As senior research manager in the U’s Department of Internal Medicine, she works hard to help projects bridge the gap between academic research and real-world health solutions. Her role spans everything from writing grants and managing clinical trials to mentoring staff and collaborating to shape the division research agenda.
One of her greatest contributions is a digital resource hub: a comprehensive website she created that gives her colleagues the tools they need to navigate everything from data management to manuscript submission. “I don’t do the job for you,” she explains, a line familiar to her children. “I'm going to give you the resources because you’re super smart and you don’t need me.”
The result? A measurable uptick in published research and successful grant funding—exactly the kind of systematic improvement Maribel seeks. Like the community cooking events and her own kitchen, the key is creating a space that lets users explore their curiosities freely. “You prepare the environment to set them up for success,” she says. “And then the environment shapes behavior.”
It helps that Maribel loves what she does. If thoughts of work ever keep her awake at night, they’re usually positive—like how to make sure everyone has the right tools and ingredients to succeed.

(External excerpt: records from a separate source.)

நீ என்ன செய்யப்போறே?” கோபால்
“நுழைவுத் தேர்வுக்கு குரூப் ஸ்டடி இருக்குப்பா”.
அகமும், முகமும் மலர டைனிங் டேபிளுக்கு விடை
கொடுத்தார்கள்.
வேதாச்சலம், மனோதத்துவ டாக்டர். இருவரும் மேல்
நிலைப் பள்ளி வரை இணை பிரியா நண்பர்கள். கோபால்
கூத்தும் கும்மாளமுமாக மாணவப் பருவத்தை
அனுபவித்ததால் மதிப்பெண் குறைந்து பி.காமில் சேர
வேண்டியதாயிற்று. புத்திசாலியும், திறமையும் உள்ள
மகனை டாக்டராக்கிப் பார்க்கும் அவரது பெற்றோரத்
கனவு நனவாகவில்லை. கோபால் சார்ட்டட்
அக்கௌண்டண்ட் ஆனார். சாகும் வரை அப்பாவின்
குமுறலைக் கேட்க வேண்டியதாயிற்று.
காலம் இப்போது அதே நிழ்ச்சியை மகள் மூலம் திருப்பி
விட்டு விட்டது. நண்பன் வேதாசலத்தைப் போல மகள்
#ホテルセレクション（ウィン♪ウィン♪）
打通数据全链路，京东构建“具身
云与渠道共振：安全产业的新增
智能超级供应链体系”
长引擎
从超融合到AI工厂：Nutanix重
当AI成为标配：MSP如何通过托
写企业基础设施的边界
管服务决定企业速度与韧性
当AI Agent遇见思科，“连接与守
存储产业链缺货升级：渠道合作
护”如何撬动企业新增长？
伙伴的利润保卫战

“I’m very good at scanning what’s going on and putting the dots together,” Maribel says. She’s trained to develop business skills that are rarely found in research. Armed with certificates in implementation science and a new Doctor of Medical Science with a concentration in health care business management, now Maribel guides the room as Dr. Cedillo. “I know I'm going to make a difference,” she says. “I'm already seeing it.”
Her pilot program is active, and retention is at 100%. Maribel’s done her part by shaping the environment and laying out the tools. With practice, the community will know how to use them. The staying power of the program means it’s more than just professional success for Maribel—these health care interventions are built to be sustainable in the real world, designed exactly for the people who most need them.
“I have been writing about this for years,” she says. “This is my moment! I am ready to meet my moment and help bridge the gap.”